BEGIN EXCERPTED RECORDS

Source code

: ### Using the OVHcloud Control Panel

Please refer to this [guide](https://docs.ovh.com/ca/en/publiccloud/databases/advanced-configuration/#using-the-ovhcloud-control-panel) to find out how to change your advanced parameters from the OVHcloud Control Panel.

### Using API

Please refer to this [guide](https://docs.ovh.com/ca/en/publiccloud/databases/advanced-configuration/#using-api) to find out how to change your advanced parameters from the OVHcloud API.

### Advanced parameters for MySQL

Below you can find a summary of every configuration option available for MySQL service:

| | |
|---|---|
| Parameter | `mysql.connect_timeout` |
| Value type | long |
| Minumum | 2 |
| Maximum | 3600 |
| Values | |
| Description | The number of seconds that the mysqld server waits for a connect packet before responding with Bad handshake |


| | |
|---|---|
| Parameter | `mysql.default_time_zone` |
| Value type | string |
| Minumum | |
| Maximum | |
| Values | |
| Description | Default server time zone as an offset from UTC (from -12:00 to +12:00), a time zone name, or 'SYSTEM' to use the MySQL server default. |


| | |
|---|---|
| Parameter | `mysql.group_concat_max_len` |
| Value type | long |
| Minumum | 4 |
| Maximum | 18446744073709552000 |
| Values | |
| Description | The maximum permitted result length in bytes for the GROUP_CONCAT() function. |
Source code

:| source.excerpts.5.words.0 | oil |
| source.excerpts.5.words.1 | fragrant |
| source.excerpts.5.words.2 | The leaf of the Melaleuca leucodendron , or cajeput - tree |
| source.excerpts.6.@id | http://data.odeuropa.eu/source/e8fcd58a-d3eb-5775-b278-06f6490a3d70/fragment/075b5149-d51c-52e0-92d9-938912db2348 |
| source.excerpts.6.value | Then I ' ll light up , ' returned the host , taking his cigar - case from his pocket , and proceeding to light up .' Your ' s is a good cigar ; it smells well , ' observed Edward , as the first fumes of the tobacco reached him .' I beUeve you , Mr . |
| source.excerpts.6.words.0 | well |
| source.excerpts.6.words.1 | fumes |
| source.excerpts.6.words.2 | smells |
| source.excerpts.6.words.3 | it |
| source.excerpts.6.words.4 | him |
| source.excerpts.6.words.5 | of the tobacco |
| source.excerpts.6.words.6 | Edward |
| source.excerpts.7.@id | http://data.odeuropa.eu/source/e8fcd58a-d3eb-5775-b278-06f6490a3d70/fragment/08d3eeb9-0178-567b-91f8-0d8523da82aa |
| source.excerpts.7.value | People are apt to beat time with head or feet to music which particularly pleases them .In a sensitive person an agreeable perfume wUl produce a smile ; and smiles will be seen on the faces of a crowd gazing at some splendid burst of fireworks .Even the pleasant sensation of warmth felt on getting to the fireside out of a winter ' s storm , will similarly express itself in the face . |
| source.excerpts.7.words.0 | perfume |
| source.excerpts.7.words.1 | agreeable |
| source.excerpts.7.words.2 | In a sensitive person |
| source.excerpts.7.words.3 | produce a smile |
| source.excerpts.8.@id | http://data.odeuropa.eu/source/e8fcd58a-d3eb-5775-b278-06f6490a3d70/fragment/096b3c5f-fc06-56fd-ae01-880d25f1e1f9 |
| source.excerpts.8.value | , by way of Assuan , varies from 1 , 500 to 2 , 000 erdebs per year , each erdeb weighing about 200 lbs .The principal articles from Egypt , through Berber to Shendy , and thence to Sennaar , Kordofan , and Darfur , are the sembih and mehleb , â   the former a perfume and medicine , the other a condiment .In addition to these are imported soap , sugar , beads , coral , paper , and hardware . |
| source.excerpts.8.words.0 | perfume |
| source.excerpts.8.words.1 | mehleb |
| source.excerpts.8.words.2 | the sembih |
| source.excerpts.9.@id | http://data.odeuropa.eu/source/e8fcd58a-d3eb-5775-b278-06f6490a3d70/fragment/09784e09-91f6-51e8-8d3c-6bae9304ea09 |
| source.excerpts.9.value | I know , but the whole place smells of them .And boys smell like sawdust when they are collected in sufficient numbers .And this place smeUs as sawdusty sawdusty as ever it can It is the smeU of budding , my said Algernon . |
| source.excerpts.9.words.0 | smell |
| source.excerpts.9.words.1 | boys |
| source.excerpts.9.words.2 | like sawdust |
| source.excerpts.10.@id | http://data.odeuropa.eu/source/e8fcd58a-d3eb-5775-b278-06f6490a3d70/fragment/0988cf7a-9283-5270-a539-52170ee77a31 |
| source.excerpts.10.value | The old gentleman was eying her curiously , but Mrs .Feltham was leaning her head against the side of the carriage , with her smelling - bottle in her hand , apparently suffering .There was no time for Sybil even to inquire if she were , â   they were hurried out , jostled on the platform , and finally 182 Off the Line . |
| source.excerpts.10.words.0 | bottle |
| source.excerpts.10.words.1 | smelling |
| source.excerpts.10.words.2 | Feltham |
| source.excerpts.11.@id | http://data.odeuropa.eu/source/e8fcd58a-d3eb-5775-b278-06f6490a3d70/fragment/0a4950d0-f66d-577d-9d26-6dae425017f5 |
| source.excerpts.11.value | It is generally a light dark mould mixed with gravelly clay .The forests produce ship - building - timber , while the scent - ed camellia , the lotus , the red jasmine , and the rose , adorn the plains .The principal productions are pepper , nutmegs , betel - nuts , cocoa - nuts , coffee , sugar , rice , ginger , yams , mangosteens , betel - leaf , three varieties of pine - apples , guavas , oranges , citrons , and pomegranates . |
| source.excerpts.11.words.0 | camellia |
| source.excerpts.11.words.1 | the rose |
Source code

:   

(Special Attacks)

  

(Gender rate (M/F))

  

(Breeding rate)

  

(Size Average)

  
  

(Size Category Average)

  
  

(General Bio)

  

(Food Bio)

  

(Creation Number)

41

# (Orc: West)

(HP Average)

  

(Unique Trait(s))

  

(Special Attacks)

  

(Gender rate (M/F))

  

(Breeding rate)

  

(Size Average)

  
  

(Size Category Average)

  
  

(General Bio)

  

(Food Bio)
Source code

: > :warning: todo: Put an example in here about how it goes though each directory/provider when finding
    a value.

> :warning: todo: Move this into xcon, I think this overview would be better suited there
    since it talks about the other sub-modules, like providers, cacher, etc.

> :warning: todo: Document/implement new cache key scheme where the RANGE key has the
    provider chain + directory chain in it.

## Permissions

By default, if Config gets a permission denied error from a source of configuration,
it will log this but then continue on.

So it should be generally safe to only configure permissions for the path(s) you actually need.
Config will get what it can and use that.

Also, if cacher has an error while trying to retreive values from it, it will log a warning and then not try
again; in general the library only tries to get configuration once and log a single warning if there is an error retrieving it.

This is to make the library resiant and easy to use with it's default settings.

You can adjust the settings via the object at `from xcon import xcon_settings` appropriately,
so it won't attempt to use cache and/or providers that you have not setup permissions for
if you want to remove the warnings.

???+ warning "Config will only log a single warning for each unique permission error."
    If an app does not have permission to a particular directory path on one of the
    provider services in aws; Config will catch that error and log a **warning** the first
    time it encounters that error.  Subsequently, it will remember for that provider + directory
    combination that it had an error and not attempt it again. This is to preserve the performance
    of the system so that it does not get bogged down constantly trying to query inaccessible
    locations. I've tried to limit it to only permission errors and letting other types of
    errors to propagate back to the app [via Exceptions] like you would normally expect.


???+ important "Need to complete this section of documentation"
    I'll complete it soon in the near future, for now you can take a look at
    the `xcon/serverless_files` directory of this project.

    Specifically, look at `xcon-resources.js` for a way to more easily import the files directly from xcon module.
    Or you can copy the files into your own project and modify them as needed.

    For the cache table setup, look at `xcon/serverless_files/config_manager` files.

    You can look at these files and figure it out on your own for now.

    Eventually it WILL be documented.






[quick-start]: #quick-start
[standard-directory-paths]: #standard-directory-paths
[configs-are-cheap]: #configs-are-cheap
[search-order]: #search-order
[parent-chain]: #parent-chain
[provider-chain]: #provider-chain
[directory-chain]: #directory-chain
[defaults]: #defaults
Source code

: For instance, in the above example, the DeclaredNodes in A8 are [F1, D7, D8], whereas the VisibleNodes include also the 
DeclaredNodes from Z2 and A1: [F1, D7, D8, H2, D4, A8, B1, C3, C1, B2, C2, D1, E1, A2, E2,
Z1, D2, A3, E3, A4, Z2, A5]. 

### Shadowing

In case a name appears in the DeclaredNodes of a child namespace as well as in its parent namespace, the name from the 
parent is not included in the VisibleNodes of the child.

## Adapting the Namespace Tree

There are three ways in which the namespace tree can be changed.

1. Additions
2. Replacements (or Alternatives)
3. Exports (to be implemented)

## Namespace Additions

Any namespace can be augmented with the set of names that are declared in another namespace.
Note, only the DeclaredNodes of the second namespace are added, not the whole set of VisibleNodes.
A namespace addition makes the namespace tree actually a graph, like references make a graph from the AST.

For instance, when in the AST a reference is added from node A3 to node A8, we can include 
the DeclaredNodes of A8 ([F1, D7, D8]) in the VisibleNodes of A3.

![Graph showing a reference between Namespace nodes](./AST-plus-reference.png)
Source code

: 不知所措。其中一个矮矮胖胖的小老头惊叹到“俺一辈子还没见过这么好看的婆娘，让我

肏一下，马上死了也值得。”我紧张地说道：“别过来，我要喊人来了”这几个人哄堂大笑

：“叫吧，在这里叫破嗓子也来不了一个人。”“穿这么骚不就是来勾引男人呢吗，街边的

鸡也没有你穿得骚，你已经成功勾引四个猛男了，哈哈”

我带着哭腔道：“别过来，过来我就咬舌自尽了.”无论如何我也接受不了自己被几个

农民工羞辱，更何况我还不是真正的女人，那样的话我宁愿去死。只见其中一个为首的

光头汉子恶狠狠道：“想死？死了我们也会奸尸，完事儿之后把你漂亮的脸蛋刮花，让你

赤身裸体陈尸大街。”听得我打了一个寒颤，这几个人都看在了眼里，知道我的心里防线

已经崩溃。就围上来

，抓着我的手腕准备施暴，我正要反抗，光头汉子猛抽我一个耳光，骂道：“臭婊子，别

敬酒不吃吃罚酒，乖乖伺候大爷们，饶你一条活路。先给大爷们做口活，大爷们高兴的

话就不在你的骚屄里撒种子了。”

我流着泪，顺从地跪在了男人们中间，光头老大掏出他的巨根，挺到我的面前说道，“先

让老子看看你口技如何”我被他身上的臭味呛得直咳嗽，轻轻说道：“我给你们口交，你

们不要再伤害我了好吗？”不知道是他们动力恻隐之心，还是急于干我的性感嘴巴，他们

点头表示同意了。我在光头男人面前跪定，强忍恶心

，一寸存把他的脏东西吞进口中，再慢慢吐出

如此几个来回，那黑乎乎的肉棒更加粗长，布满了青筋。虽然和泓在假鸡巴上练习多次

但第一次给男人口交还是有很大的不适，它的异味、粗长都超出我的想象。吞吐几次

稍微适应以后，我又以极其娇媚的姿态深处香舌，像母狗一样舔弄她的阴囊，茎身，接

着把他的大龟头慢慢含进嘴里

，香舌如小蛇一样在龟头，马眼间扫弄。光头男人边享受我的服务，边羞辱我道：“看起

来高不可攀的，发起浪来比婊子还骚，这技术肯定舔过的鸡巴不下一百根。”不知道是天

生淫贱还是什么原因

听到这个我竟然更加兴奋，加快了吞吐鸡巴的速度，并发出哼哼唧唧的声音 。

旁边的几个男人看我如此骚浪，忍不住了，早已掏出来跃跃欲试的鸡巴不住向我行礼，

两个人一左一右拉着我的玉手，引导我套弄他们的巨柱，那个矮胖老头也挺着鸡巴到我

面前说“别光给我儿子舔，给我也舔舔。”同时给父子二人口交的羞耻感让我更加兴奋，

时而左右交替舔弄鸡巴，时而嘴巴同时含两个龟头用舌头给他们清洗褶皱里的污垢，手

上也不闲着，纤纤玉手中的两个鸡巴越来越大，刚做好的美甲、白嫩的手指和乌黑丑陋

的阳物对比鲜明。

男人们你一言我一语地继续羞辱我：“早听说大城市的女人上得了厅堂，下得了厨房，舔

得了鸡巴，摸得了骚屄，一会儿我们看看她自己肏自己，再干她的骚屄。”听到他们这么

END EXCERPTED RECORDS

Each line of the data above containing the string "databases" is to be copied.

=== EXERCISE RESULT ===
Please refer to this [guide](https://docs.ovh.com/ca/en/publiccloud/databases/advanced-configuration/#using-the-ovhcloud-control-panel) to find out how to change your advanced parameters from the OVHcloud Control Panel.
Please refer to this [guide](https://docs.ovh.com/ca/en/publiccloud/databases/advanced-configuration/#using-api) to find out how to change your advanced parameters from the OVHcloud API.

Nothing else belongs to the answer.